Designing systems that are Dependable and Secure: Measurement, Analysis and Design

Lecture

May 27 11:15
Hotel Beau Site


Ravishankar K. Iyer
University of Illinois at Urbana-Champaign

Quick way of learning principles and techniques to build and validate reliable computing systems and networks.

This course introduces a system (both hardware and software) view of design issues in reliable computing. The material represents a broad spectrum of hardware and software error detection and recovery techniques. The lectures discuss how the hardware and software techniques interplay; e.g., what techniques can be provided in hardware, operating system and network communication layers, and what can be provided via a distributed software layer and in the application itself.

After introducing basic concepts and terms including reliability, availability, and hardware and software fault models, the course continues with discussions of hardware redundancy, coding techniques, signature-base error checking, processor-level error detection and recovery (e.g., duplicate execution and comparison), checkpoint and recovery (single process and distributed environment), software fault tolerance techniques (e.g., process pair, robust data structures, recovery blocks, and N-version programming), and finally, network specific issues (e.g., providing consistent data and reliable communications). The capabilities and applicability of discussed techniques are illustrated with examples of real applications and systems.

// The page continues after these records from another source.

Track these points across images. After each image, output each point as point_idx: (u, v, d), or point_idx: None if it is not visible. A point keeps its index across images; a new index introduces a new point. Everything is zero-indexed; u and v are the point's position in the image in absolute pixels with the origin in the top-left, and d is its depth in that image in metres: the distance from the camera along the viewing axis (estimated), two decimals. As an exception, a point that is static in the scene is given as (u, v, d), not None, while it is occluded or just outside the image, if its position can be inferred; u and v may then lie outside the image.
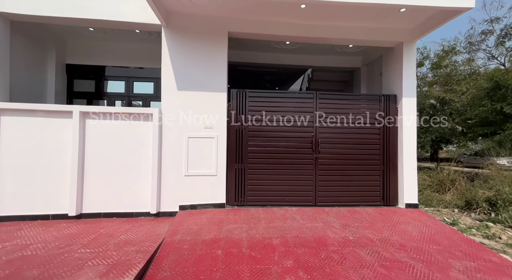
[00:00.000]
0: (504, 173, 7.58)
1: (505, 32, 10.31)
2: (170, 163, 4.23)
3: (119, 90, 5.67)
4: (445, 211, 5.83)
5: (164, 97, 4.26)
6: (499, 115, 10.39)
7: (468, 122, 11.79)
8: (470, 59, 12.19)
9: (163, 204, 4.19)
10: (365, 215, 4.22)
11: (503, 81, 9.51)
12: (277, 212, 4.28)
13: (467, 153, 10.56)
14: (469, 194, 6.29)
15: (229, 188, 4.53)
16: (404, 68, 4.62)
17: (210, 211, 4.25)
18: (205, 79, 4.37)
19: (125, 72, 5.57)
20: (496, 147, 9.54)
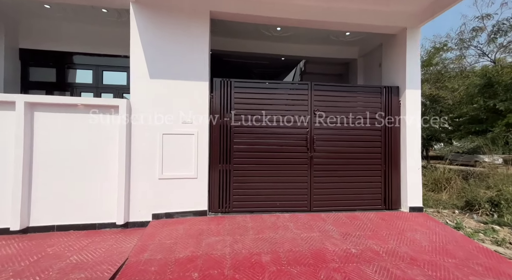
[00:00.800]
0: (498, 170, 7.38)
1: (497, 28, 10.18)
2: (141, 164, 3.58)
3: (86, 81, 4.94)
4: (445, 213, 5.46)
5: (133, 87, 3.59)
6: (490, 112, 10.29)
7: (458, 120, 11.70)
8: (462, 56, 12.08)
9: (133, 213, 3.54)
10: (366, 221, 3.74)
11: (496, 77, 9.37)
12: (267, 220, 3.72)
13: (460, 150, 10.40)
14: (469, 193, 5.98)
15: (212, 192, 3.93)
16: (408, 57, 4.16)
17: (189, 219, 3.64)
18: (183, 66, 3.73)
19: (93, 60, 4.84)
20: (490, 144, 9.41)
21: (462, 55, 12.20)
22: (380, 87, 4.32)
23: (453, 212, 5.56)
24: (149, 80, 3.63)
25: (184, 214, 3.69)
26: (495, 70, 9.54)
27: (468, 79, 11.64)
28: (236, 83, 4.02)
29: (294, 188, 4.10)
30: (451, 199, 6.63)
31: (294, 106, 4.16)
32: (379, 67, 5.16)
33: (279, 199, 4.06)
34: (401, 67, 4.30)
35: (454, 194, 6.95)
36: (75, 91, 4.82)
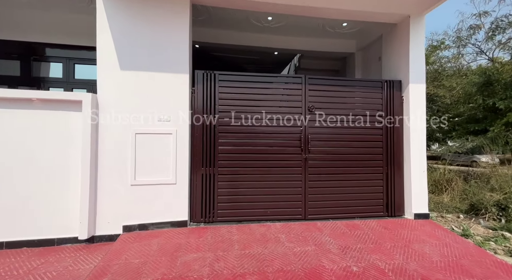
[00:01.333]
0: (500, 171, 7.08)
1: (495, 25, 9.94)
2: (110, 169, 3.10)
3: (55, 75, 4.43)
4: (449, 217, 5.09)
5: (100, 80, 3.12)
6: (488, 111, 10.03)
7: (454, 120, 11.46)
8: (459, 55, 11.84)
9: (100, 225, 3.06)
10: (368, 231, 3.32)
11: (496, 75, 9.11)
12: (256, 231, 3.27)
13: (458, 150, 10.12)
14: (474, 196, 5.63)
15: (193, 199, 3.46)
16: (411, 48, 3.77)
17: (166, 232, 3.17)
18: (160, 56, 3.27)
19: (64, 52, 4.34)
20: (489, 144, 9.14)
21: (460, 53, 11.98)
22: (381, 81, 3.92)
23: (458, 216, 5.19)
24: (120, 71, 3.15)
25: (160, 225, 3.22)
26: (495, 68, 9.28)
27: (466, 78, 11.39)
28: (221, 76, 3.57)
29: (287, 193, 3.66)
30: (453, 201, 6.29)
31: (286, 103, 3.73)
32: (379, 61, 4.78)
33: (270, 206, 3.62)
34: (403, 59, 3.91)
35: (455, 196, 6.61)
36: (43, 86, 4.31)
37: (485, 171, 8.30)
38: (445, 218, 5.02)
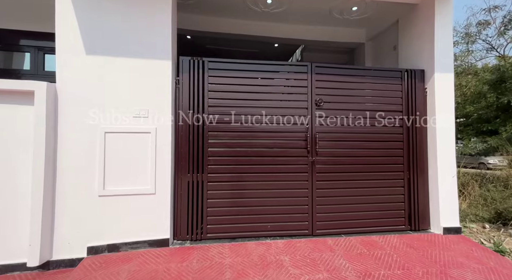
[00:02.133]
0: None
1: (508, 19, 9.39)
2: (72, 176, 2.50)
3: (22, 66, 3.85)
4: (474, 227, 4.46)
5: (60, 66, 2.53)
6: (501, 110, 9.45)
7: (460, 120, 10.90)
8: (468, 51, 11.29)
9: (58, 247, 2.45)
10: (389, 251, 2.71)
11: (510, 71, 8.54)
12: (253, 251, 2.67)
13: (471, 152, 9.55)
14: (499, 203, 5.04)
15: (177, 212, 2.86)
16: (437, 30, 3.18)
17: (141, 254, 2.55)
18: (136, 39, 2.69)
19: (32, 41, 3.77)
20: (505, 144, 8.55)
21: (468, 50, 11.43)
22: (400, 70, 3.34)
23: (483, 226, 4.57)
24: (85, 57, 2.57)
25: (135, 246, 2.61)
26: (510, 64, 8.71)
27: (476, 76, 10.83)
28: (212, 64, 2.98)
29: (291, 204, 3.06)
30: (472, 208, 5.66)
31: (289, 95, 3.14)
32: (394, 50, 4.20)
33: (271, 219, 3.02)
34: (427, 45, 3.32)
35: (473, 202, 5.99)
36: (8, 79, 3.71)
37: (501, 173, 7.69)
38: (469, 229, 4.40)
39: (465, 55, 11.73)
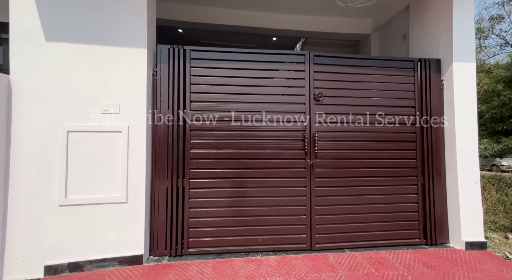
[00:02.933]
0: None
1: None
2: (28, 182, 2.15)
3: None
4: (495, 238, 3.97)
5: (15, 54, 2.18)
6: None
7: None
8: (480, 47, 10.71)
9: (10, 266, 2.09)
10: (403, 271, 2.27)
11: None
12: (240, 270, 2.26)
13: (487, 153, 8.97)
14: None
15: (154, 224, 2.48)
16: (456, 14, 2.75)
17: (108, 274, 2.17)
18: (105, 22, 2.33)
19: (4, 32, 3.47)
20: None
21: (481, 45, 10.85)
22: (412, 60, 2.91)
23: (506, 236, 4.08)
24: (45, 44, 2.21)
25: (102, 264, 2.23)
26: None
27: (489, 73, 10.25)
28: (195, 54, 2.61)
29: (286, 213, 2.65)
30: (491, 214, 5.15)
31: (285, 89, 2.75)
32: (403, 40, 3.77)
33: (263, 231, 2.61)
34: (443, 32, 2.89)
35: (490, 208, 5.48)
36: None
37: (520, 176, 7.12)
38: (490, 239, 3.92)
39: (477, 52, 11.15)
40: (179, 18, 4.09)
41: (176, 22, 4.17)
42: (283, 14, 4.30)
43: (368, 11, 4.18)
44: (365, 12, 4.21)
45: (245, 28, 4.42)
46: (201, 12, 4.13)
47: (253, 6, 4.06)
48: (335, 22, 4.39)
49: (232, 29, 4.45)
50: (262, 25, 4.35)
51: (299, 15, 4.31)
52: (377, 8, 4.01)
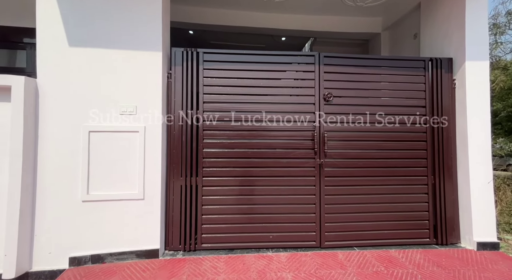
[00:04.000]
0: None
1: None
2: (54, 179, 2.30)
3: (18, 64, 3.75)
4: (509, 239, 3.90)
5: (41, 60, 2.33)
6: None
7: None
8: (496, 43, 10.36)
9: (38, 257, 2.24)
10: (412, 270, 2.30)
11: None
12: (251, 266, 2.35)
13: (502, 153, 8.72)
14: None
15: (169, 220, 2.59)
16: (469, 11, 2.72)
17: (127, 266, 2.30)
18: (122, 27, 2.45)
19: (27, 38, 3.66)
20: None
21: (497, 42, 10.50)
22: (424, 60, 2.90)
23: (521, 238, 4.00)
24: (68, 49, 2.36)
25: (122, 257, 2.37)
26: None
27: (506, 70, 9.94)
28: (207, 56, 2.70)
29: (296, 211, 2.71)
30: (505, 215, 5.04)
31: (295, 90, 2.80)
32: (414, 39, 3.74)
33: (273, 228, 2.68)
34: (456, 30, 2.86)
35: (505, 209, 5.35)
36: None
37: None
38: (504, 241, 3.85)
39: (493, 48, 10.80)
40: (190, 20, 4.19)
41: (187, 24, 4.28)
42: (293, 14, 4.33)
43: (378, 10, 4.16)
44: (375, 11, 4.19)
45: (254, 29, 4.48)
46: (211, 14, 4.22)
47: (262, 7, 4.12)
48: (345, 22, 4.39)
49: (242, 30, 4.53)
50: (271, 25, 4.40)
51: (308, 15, 4.34)
52: (387, 7, 3.99)
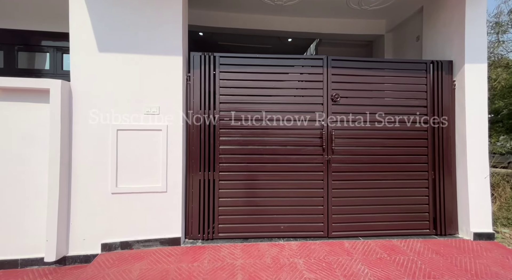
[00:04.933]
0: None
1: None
2: (86, 173, 2.53)
3: (40, 66, 3.98)
4: (507, 233, 4.10)
5: (75, 64, 2.55)
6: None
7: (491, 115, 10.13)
8: (498, 42, 10.43)
9: (74, 243, 2.49)
10: (413, 257, 2.51)
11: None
12: (265, 253, 2.57)
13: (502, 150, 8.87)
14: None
15: (188, 211, 2.83)
16: (468, 16, 2.90)
17: (153, 252, 2.54)
18: (146, 33, 2.66)
19: (51, 41, 3.88)
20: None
21: (499, 40, 10.58)
22: (425, 62, 3.08)
23: (518, 232, 4.20)
24: (98, 54, 2.57)
25: (147, 244, 2.60)
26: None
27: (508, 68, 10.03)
28: (223, 60, 2.90)
29: (305, 204, 2.93)
30: (504, 211, 5.23)
31: (304, 91, 3.00)
32: (417, 41, 3.91)
33: (284, 220, 2.91)
34: (456, 34, 3.04)
35: (504, 205, 5.54)
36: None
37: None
38: (501, 234, 4.05)
39: (495, 46, 10.88)
40: (203, 24, 4.39)
41: (199, 27, 4.48)
42: (299, 17, 4.51)
43: (382, 13, 4.33)
44: (379, 14, 4.37)
45: (263, 31, 4.66)
46: (221, 17, 4.41)
47: (271, 10, 4.30)
48: (350, 24, 4.56)
49: (251, 32, 4.72)
50: (279, 28, 4.58)
51: (315, 17, 4.52)
52: (391, 10, 4.16)
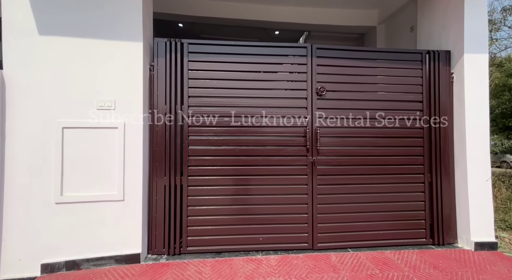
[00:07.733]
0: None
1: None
2: (23, 180, 2.11)
3: None
4: (505, 237, 3.84)
5: (8, 49, 2.13)
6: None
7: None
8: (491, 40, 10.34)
9: (7, 264, 2.07)
10: (408, 272, 2.19)
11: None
12: (239, 270, 2.21)
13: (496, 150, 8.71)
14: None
15: (152, 222, 2.43)
16: (467, 3, 2.60)
17: (105, 272, 2.14)
18: (99, 14, 2.26)
19: None
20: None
21: (492, 38, 10.49)
22: (420, 52, 2.77)
23: (516, 236, 3.94)
24: (38, 37, 2.16)
25: (99, 262, 2.20)
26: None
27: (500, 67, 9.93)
28: (193, 47, 2.52)
29: (287, 212, 2.58)
30: (500, 213, 5.00)
31: (286, 84, 2.65)
32: (411, 32, 3.61)
33: (263, 230, 2.55)
34: (453, 22, 2.74)
35: (500, 206, 5.32)
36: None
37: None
38: (500, 239, 3.79)
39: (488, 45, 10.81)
40: (179, 12, 4.01)
41: (176, 16, 4.10)
42: (286, 6, 4.17)
43: (374, 2, 4.02)
44: (371, 3, 4.06)
45: (246, 21, 4.31)
46: (201, 5, 4.03)
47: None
48: (340, 14, 4.24)
49: (233, 22, 4.35)
50: (264, 18, 4.23)
51: (301, 7, 4.18)
52: None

Prerequisites & suggested preliminary readings

Basic understanding of computer systems, hardware and software. BS or MS in Computer Engineering or Computer Science.

Learning outcomes

You will learn the concepts, principles and practice that jointly underlie the development of systems that are reliable and secure. You will be exposed to new and challenging application domains and computing paradigms being implemented in practice and studied in research. Overall the course will allow you to be in a position to develop or research new systems and technologies in the context of their resiliency (dependability and security).

Syllabus

  1. Introduction
    • System view of high availability design
    • Fault models
    • Example of high-availability system

  2. Hardware redundancy
    • Basic approaches to hardware redundancy
    • Static and dynamic redundancy
    • voting

  3. Error detection techniques
    • Timers, watchdogs, heartbeats
    • Audits, assertions, control flow and program invariants checks
    • Operating system exception handling
    • Example application

  4. Coding techniques
    • Error detecting and error correcting codes
    • Hamming codes
    • codes for storage and communication
    • codes for arithmetic operations

  5. Processor-level detection and recovery
    • Instruction retry, duplication, multithreading
    • Checker processor
    • RSE (reliability and security engine)

  6. Disk arrays (RAID)
    • Organization of RAIDs
    • Example design and evaluation of cache-based RAID Controller

  7. Checkpointing and recovery
    • Forward and backward error recovery
    • Checkpoint and recovery in networked systems
    • Synchronous checkpointing and recovery
    • Asynchronous checkpointing and recovery
    • Checkpointing in distributed databases
    • IRIX operating system checkpoint and restart

  8. Software fault tolerance
    • Process pairs
    • robust data structures
    • N-version programming
    • recovery blocks
    • Recovery routines - example of BM-MVS

  9. Network specific issues
    • Broadcast protocols
    • Agreement protocols (Byzantine agreement, Consensus, Interactive consistency)
    • Application of agreement algorithms

  10. High Availability Middleware
    • Replication
    • Self-checking processes
    • Application example

  11. Dependability Validation
    • Validation methods
    • Design phase- Hierarchical fault simulation
    • Prototype phase - HW or SW implemented fault injection
    • Operational phase - Measurement of field systems